_The task_. Write out the data below line for line, with every character kept as it is.

_Exercise input_.
::::::

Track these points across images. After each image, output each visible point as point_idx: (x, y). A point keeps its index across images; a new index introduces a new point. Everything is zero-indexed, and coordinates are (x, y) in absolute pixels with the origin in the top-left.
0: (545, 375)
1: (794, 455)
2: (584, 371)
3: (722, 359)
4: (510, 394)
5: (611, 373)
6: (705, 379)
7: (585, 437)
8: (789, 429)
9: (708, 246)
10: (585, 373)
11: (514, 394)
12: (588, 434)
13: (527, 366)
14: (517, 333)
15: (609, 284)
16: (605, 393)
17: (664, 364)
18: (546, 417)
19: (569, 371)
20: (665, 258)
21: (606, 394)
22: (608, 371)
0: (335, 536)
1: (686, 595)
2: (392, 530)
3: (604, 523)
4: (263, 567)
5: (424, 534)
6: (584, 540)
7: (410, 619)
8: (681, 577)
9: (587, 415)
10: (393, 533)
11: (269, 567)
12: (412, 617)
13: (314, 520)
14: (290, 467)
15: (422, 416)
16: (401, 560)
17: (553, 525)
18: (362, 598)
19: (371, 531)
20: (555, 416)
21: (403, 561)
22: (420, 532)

::::::

_Response below_.
Track these points across images. After each image, output each visible point as point_idx: (x, y). A point keeps its index across images; a new index introduces a new point. Everything is zero-indexed, and coordinates are (x, y) in absolute pixels with the origin in the top-left.
0: (545, 375)
1: (794, 455)
2: (584, 371)
3: (722, 359)
4: (510, 394)
5: (611, 373)
6: (705, 379)
7: (585, 437)
8: (789, 429)
9: (708, 246)
10: (585, 373)
11: (514, 394)
12: (588, 434)
13: (527, 366)
14: (517, 333)
15: (609, 284)
16: (605, 393)
17: (664, 364)
18: (546, 417)
19: (569, 371)
20: (665, 258)
21: (606, 394)
22: (608, 371)
0: (335, 536)
1: (686, 595)
2: (392, 530)
3: (604, 523)
4: (263, 567)
5: (424, 534)
6: (584, 540)
7: (410, 619)
8: (681, 577)
9: (587, 415)
10: (393, 533)
11: (269, 567)
12: (412, 617)
13: (314, 520)
14: (290, 467)
15: (422, 416)
16: (401, 560)
17: (553, 525)
18: (362, 598)
19: (371, 531)
20: (555, 416)
21: (403, 561)
22: (420, 532)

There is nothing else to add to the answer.